Long resident in the UK, the Pakistani–born, 50-year old Aslam should indeed be commended for his bravery in confronting through 25 years of fiction-writing, the issue of sectarian or religious intolerance. He has examined - and made accessible through compelling human dramas - this complex subject in the marvellous novel, Maps for Lost Lovers, which was set in his adopted England. The Wasted Vigil and The Blind Man’s Garden were set in Afghanistan. His latest novel returns to his native Pakistan, the setting for his first novel, Season of the Rain Birds, which was first published in 1993.
The story begins in the fictional city of Zamana, a busy, noisy place of vehicles of all kinds, perhaps the prototype of the quintessential Pakistani city. Massud and his wife Nargis, who have made a living as relatively prosperous architects, are paragons of tolerance and their stance is expressed elegantly and pithily. Massud was not religious in any sense, and nor was she. They certainly were not interested in piety and decency based on reward.
They have loaned funds for the purchase of a modest house to two Christians, Lily and his wife Grace, and funded also the purchase of Lily’s motorised rickshaw while refusing to take back repayments. Grace, however, is already deceased, victim of a sectarian attack, when the novel begins. However, Massud and Nargis continue to pay for the education of Lily and Grace's only daughter, Helen.

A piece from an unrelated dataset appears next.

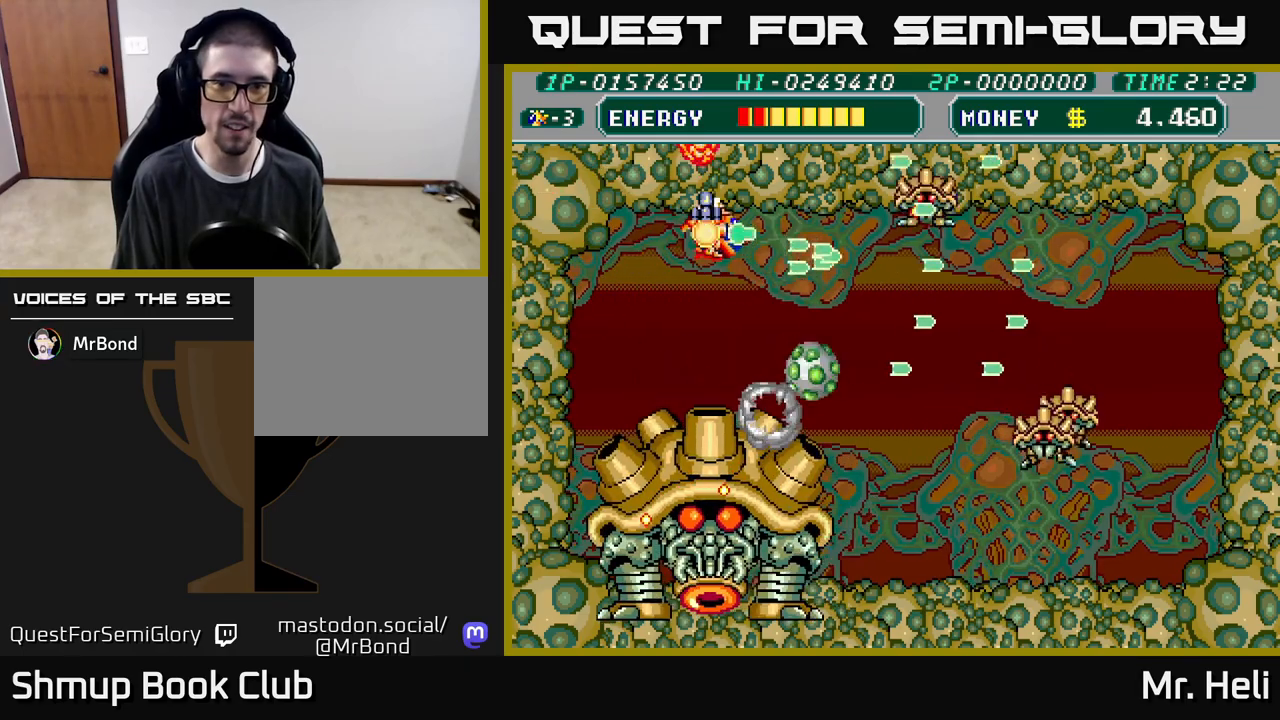
{"buttons": ["A", "DPAD_LEFT"], "left_stick": "center", "right_stick": "center"}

Meanwhile, Big Brother is alive and well with individual citizen’s sins the subject of mysterious announcements from mosques, in a city where there are literally hundreds of minarets. For a few weeks now, someone had been entering the city’s mosques – most often during the night – and revealing the secrets of the citizens over the minarets’ loudspeakers. People’s immoral acts and corruptions, some of the most securely concealed vices were now in full view.
Aslam has a true poetic gift and don’t we read novels for descriptions of the weather too, in cities or countries we realistically may never visit in our lifetimes? The sun in the windscreen was setting fast, changing its position by the second, an orb that was yellow above and dusty pink towards the bottom. And grey clouds were approaching from the east, the edges drenched with white light.

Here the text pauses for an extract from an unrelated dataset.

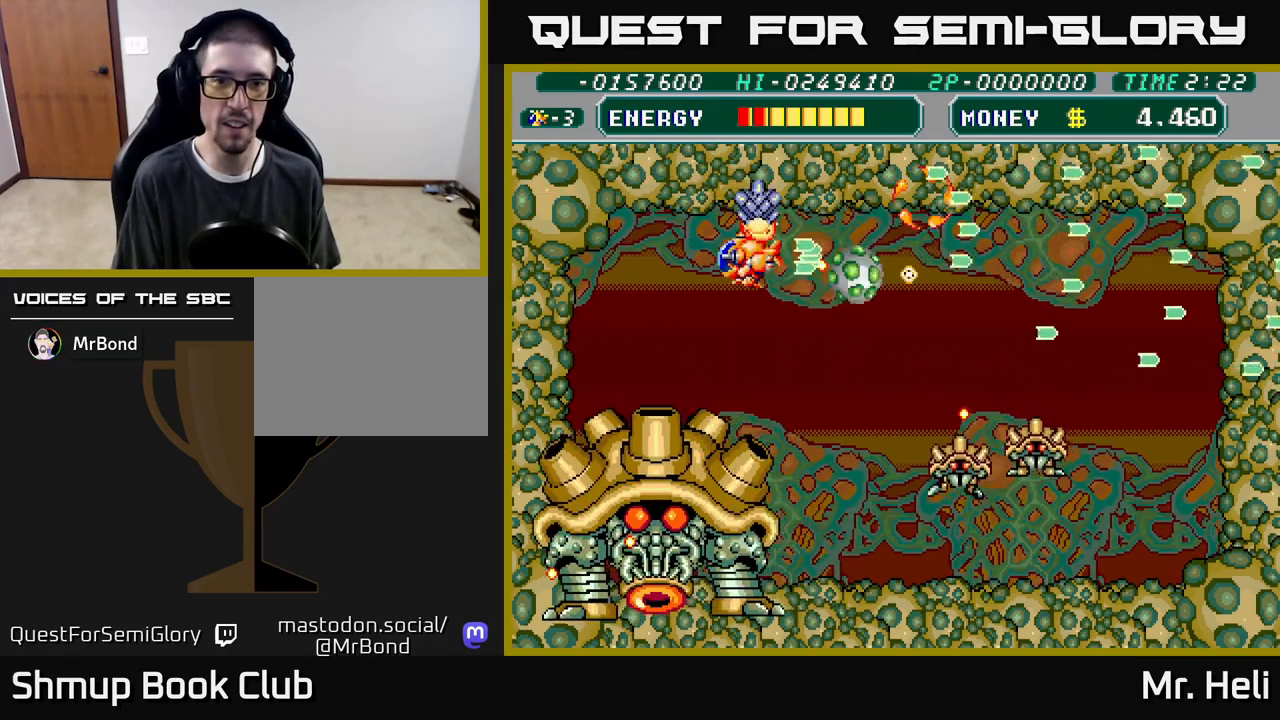
{"buttons": ["DPAD_DOWN", "DPAD_RIGHT"], "left_stick": "center", "right_stick": "center"}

Or take this sentence. It was still early, still the fragile hour, though the trees were woven through with sunlight.
The author stealthily introduces the scenes of violence and sadism, inspired by religious hatred, if not `earthly greed' (as the author has himself suggested elsewhere). Such stories and anecdotes of violence, sometimes related as historical events must inform his story, if it is to capture the attention of the general reader - Aslam is a novelist first and foremost, a chronicler second. The reader may find it upsetting, even suspect at times that it may be laid on with an eye to visceral effect, but deny the existence of such violence the reader cannot do.
Yet much of the novel is about beauty too, the beauty of nature primarily, of all life-forms. Then there is the ancient, illustrated book at the centre of the novel whose restoration after a brutal act of destruction is intended to show how religions should co-exist without rancour, given their shared history. The author carefully weaves the threads of different faiths through the story, be it a resonant quotation from St Augustine, the Marian story, detailed descriptions of Christian and Hindu iconography, and Buddha also included in the tapestry.